The whole listing, except its pictures, is to be repeated exactly.

DATASET EXCERPT Start Marker

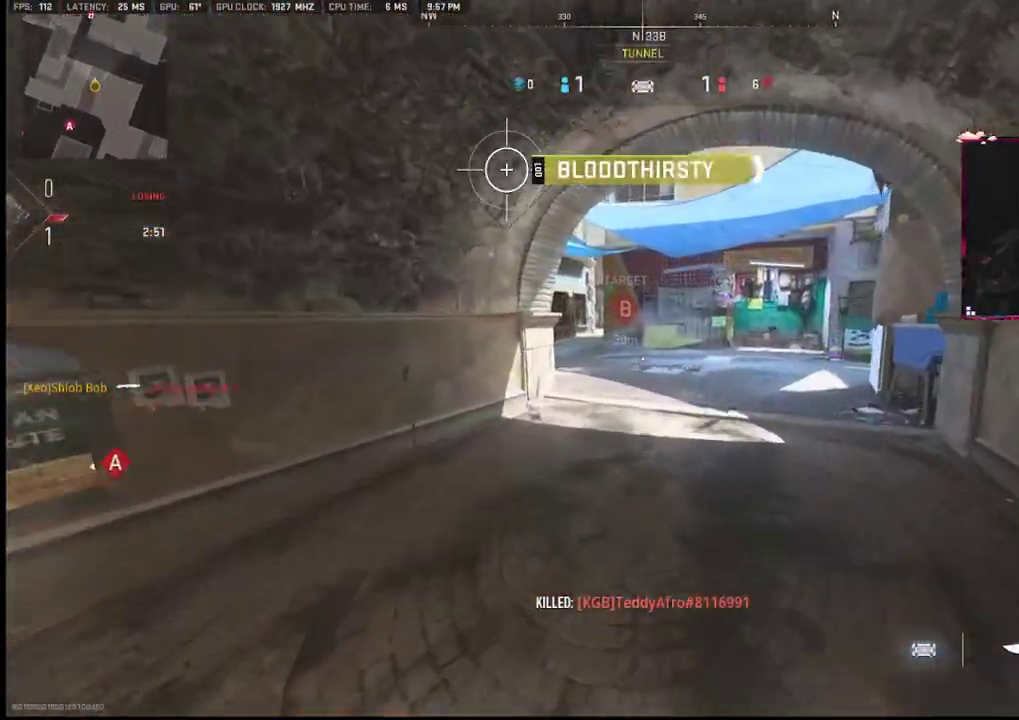
{"buttons": [], "left_stick": "up", "right_stick": "center", "events": []}
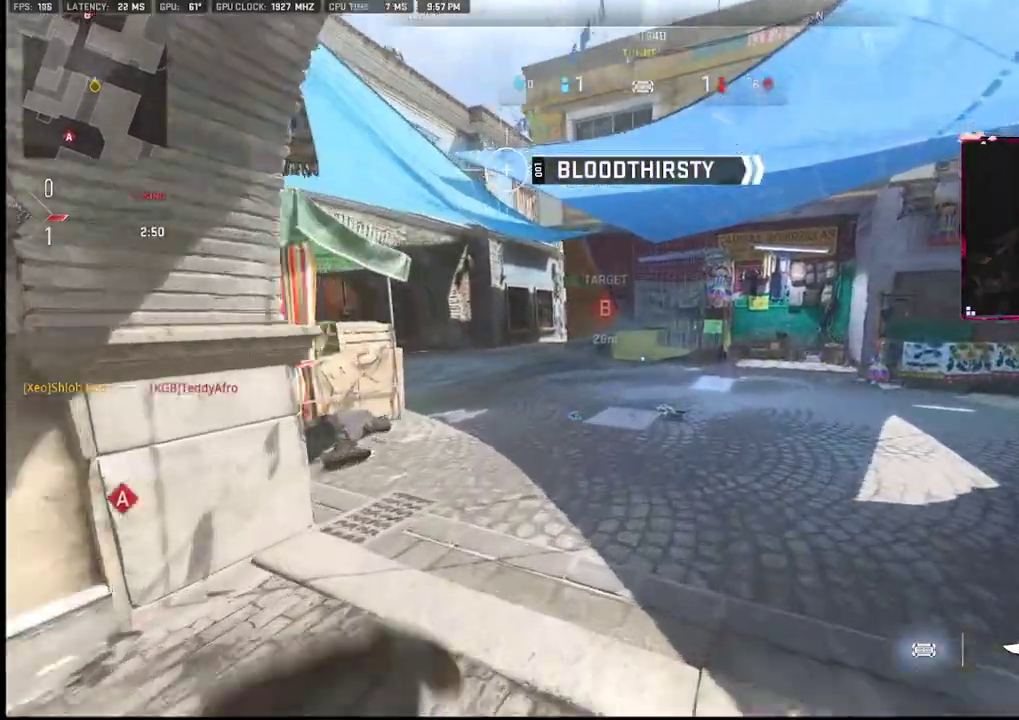
{"buttons": [], "left_stick": "up", "right_stick": "center", "events": [[200, "right_stick", "left"], [500, "right_stick", "center"]]}
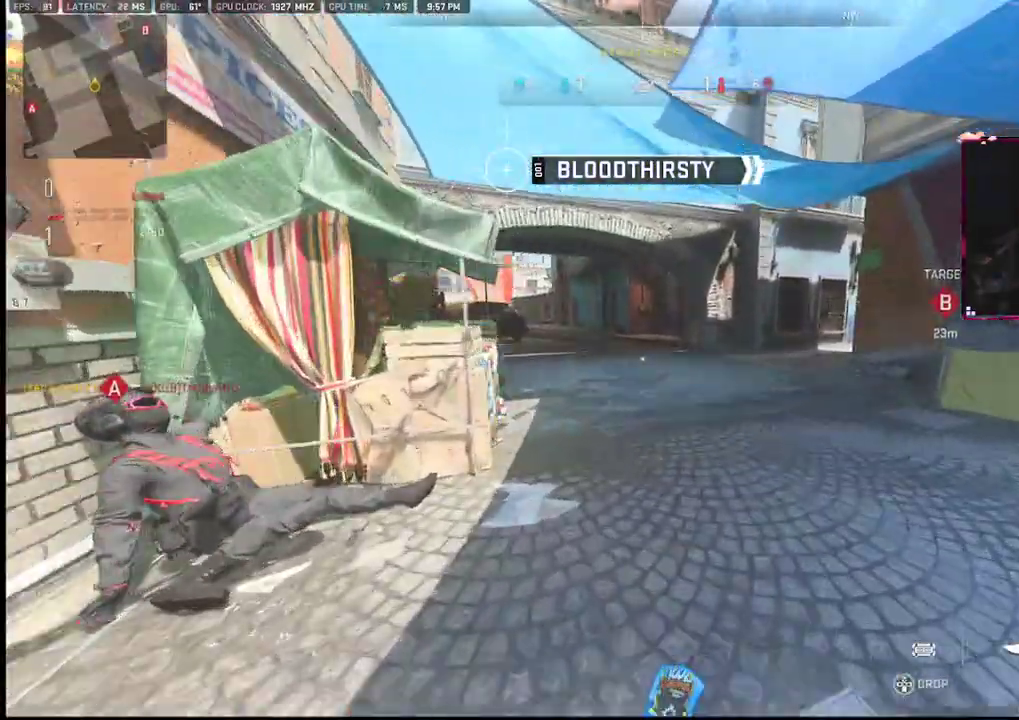
{"buttons": [], "left_stick": "up", "right_stick": "center", "events": []}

DATASET EXCERPT End Marker

_EXERCISE RESULT_
{"buttons": [], "left_stick": "up", "right_stick": "center", "events": []}
{"buttons": [], "left_stick": "up", "right_stick": "center", "events": [[200, "right_stick", "left"], [500, "right_stick", "center"]]}
{"buttons": [], "left_stick": "up", "right_stick": "center", "events": []}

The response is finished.